● WHAT THIS TASK INVOLVES: Print all of the records below verbatim, keeping every line and character unchanged.
·····
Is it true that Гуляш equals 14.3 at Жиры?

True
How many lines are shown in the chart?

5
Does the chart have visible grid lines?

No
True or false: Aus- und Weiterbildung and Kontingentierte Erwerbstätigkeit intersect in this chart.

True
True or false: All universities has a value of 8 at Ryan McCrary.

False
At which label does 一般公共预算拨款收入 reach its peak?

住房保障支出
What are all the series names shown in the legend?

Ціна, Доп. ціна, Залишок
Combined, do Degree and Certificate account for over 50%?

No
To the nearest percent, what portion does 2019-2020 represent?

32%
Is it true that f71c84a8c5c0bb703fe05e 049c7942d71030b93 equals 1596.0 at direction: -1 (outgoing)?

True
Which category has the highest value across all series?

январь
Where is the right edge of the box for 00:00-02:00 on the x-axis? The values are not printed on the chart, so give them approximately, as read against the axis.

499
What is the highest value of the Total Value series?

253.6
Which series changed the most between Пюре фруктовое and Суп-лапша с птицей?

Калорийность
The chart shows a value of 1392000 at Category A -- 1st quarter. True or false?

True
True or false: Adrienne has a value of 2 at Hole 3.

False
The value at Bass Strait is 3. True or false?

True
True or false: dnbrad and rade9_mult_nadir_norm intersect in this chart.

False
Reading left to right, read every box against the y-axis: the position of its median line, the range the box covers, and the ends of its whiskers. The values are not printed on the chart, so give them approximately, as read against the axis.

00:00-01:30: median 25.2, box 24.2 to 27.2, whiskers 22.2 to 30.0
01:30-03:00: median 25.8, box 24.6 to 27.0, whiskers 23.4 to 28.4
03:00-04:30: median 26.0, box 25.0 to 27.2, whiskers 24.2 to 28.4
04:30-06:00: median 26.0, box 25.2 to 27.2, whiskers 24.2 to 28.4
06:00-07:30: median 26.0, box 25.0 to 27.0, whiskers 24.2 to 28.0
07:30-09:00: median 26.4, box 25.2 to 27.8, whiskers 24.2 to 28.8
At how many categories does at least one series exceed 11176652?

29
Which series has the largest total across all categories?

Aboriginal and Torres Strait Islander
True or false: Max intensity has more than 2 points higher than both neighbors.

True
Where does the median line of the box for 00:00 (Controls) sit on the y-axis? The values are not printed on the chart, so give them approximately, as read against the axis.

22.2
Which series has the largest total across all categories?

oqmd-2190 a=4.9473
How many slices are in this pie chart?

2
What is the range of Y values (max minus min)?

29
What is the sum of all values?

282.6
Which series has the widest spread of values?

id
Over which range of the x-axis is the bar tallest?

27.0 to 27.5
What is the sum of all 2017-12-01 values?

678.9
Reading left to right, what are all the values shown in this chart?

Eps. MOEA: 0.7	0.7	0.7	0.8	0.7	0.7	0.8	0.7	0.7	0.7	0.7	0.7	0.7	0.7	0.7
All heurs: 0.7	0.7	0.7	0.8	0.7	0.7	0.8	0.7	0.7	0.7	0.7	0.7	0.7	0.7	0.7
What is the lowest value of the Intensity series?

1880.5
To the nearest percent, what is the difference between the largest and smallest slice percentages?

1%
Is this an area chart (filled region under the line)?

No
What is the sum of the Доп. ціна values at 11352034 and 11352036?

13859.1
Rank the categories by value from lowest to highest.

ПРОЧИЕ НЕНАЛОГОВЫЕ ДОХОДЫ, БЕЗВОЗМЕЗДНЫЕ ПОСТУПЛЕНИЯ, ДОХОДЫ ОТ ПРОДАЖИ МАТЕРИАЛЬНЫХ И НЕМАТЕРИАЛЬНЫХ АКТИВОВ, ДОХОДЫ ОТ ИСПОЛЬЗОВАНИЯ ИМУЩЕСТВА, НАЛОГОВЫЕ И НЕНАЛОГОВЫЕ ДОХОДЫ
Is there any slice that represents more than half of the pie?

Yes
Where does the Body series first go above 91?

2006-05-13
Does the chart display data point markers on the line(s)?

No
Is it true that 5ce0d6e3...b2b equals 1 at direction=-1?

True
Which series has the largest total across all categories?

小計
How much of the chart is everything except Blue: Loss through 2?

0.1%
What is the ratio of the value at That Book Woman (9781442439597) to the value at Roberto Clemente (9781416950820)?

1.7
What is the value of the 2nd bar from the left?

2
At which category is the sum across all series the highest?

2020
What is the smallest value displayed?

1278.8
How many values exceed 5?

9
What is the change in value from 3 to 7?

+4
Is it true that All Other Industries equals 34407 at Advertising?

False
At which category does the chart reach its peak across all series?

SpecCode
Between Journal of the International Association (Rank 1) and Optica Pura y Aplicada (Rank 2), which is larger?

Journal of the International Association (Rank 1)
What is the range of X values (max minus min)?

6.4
·····
● TASK OUTPUT:
Is it true that Гуляш equals 14.3 at Жиры?

True
How many lines are shown in the chart?

5
Does the chart have visible grid lines?

No
True or false: Aus- und Weiterbildung and Kontingentierte Erwerbstätigkeit intersect in this chart.

True
True or false: All universities has a value of 8 at Ryan McCrary.

False
At which label does 一般公共预算拨款收入 reach its peak?

住房保障支出
What are all the series names shown in the legend?

Ціна, Доп. ціна, Залишок
Combined, do Degree and Certificate account for over 50%?

No
To the nearest percent, what portion does 2019-2020 represent?

32%
Is it true that f71c84a8c5c0bb703fe05e 049c7942d71030b93 equals 1596.0 at direction: -1 (outgoing)?

True
Which category has the highest value across all series?

январь
Where is the right edge of the box for 00:00-02:00 on the x-axis? The values are not printed on the chart, so give them approximately, as read against the axis.

499
What is the highest value of the Total Value series?

253.6
Which series changed the most between Пюре фруктовое and Суп-лапша с птицей?

Калорийность
The chart shows a value of 1392000 at Category A -- 1st quarter. True or false?

True
True or false: Adrienne has a value of 2 at Hole 3.

False
The value at Bass Strait is 3. True or false?

True
True or false: dnbrad and rade9_mult_nadir_norm intersect in this chart.

False
Reading left to right, read every box against the y-axis: the position of its median line, the range the box covers, and the ends of its whiskers. The values are not printed on the chart, so give them approximately, as read against the axis.

00:00-01:30: median 25.2, box 24.2 to 27.2, whiskers 22.2 to 30.0
01:30-03:00: median 25.8, box 24.6 to 27.0, whiskers 23.4 to 28.4
03:00-04:30: median 26.0, box 25.0 to 27.2, whiskers 24.2 to 28.4
04:30-06:00: median 26.0, box 25.2 to 27.2, whiskers 24.2 to 28.4
06:00-07:30: median 26.0, box 25.0 to 27.0, whiskers 24.2 to 28.0
07:30-09:00: median 26.4, box 25.2 to 27.8, whiskers 24.2 to 28.8
At how many categories does at least one series exceed 11176652?

29
Which series has the largest total across all categories?

Aboriginal and Torres Strait Islander
True or false: Max intensity has more than 2 points higher than both neighbors.

True
Where does the median line of the box for 00:00 (Controls) sit on the y-axis? The values are not printed on the chart, so give them approximately, as read against the axis.

22.2
Which series has the largest total across all categories?

oqmd-2190 a=4.9473
How many slices are in this pie chart?

2
What is the range of Y values (max minus min)?

29
What is the sum of all values?

282.6
Which series has the widest spread of values?

id
Over which range of the x-axis is the bar tallest?

27.0 to 27.5
What is the sum of all 2017-12-01 values?

678.9
Reading left to right, what are all the values shown in this chart?

Eps. MOEA: 0.7	0.7	0.7	0.8	0.7	0.7	0.8	0.7	0.7	0.7	0.7	0.7	0.7	0.7	0.7
All heurs: 0.7	0.7	0.7	0.8	0.7	0.7	0.8	0.7	0.7	0.7	0.7	0.7	0.7	0.7	0.7
What is the lowest value of the Intensity series?

1880.5
To the nearest percent, what is the difference between the largest and smallest slice percentages?

1%
Is this an area chart (filled region under the line)?

No
What is the sum of the Доп. ціна values at 11352034 and 11352036?

13859.1
Rank the categories by value from lowest to highest.

ПРОЧИЕ НЕНАЛОГОВЫЕ ДОХОДЫ, БЕЗВОЗМЕЗДНЫЕ ПОСТУПЛЕНИЯ, ДОХОДЫ ОТ ПРОДАЖИ МАТЕРИАЛЬНЫХ И НЕМАТЕРИАЛЬНЫХ АКТИВОВ, ДОХОДЫ ОТ ИСПОЛЬЗОВАНИЯ ИМУЩЕСТВА, НАЛОГОВЫЕ И НЕНАЛОГОВЫЕ ДОХОДЫ
Is there any slice that represents more than half of the pie?

Yes
Where does the Body series first go above 91?

2006-05-13
Does the chart display data point markers on the line(s)?

No
Is it true that 5ce0d6e3...b2b equals 1 at direction=-1?

True
Which series has the largest total across all categories?

小計
How much of the chart is everything except Blue: Loss through 2?

0.1%
What is the ratio of the value at That Book Woman (9781442439597) to the value at Roberto Clemente (9781416950820)?

1.7
What is the value of the 2nd bar from the left?

2
At which category is the sum across all series the highest?

2020
What is the smallest value displayed?

1278.8
How many values exceed 5?

9
What is the change in value from 3 to 7?

+4
Is it true that All Other Industries equals 34407 at Advertising?

False
At which category does the chart reach its peak across all series?

SpecCode
Between Journal of the International Association (Rank 1) and Optica Pura y Aplicada (Rank 2), which is larger?

Journal of the International Association (Rank 1)
What is the range of X values (max minus min)?

6.4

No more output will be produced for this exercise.